- **INSTRUCTIONS FOR THE TASK**:
Count the lines in the rows below that contain the word "lowest", with case counting, and give only that number.

[[ RECORDS open ]]

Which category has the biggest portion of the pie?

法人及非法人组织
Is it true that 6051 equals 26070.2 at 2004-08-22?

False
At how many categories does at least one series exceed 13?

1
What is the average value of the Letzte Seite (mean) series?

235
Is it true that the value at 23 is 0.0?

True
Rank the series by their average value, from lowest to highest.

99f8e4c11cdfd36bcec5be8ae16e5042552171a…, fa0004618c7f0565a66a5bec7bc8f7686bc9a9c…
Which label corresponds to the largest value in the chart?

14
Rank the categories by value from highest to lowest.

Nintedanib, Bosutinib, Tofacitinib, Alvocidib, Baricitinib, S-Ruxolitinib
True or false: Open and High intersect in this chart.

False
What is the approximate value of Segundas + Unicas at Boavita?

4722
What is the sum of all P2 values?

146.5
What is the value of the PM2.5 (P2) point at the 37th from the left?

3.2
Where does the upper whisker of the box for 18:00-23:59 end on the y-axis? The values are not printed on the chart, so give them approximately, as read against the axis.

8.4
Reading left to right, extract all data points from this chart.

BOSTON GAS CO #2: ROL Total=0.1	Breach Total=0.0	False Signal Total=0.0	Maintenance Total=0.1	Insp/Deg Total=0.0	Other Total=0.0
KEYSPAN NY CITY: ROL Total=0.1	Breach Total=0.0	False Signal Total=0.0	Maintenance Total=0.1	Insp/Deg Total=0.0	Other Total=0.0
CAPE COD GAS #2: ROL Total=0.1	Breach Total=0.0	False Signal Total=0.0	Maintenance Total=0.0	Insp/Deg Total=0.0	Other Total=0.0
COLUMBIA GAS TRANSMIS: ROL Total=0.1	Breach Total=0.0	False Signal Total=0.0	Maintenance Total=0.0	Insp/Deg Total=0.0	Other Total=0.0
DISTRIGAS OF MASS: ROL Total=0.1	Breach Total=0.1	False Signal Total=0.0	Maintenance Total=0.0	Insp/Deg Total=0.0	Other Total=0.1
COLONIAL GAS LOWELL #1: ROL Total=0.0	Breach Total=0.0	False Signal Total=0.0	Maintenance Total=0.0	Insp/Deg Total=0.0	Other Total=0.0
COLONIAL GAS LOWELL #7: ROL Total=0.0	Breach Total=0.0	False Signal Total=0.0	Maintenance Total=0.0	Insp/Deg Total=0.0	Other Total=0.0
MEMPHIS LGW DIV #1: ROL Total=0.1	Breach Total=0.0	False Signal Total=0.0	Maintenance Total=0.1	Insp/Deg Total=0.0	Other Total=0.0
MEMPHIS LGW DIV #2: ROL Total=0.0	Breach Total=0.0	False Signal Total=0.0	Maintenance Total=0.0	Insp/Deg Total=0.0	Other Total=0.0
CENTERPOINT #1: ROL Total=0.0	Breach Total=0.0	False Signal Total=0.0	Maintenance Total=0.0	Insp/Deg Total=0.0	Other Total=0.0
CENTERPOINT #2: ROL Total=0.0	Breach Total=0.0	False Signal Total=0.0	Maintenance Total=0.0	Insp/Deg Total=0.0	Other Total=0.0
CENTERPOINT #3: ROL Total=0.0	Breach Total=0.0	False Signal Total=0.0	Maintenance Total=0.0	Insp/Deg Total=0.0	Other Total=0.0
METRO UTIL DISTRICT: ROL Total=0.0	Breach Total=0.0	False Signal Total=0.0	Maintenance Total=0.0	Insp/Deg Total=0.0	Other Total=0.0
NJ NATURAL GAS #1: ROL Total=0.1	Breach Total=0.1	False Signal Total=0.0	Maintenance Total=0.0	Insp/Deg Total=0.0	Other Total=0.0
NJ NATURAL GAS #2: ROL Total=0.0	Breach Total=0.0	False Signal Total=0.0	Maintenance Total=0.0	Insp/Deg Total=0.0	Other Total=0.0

[[ RECORDS closed ]]

- **OUTPUT**:
2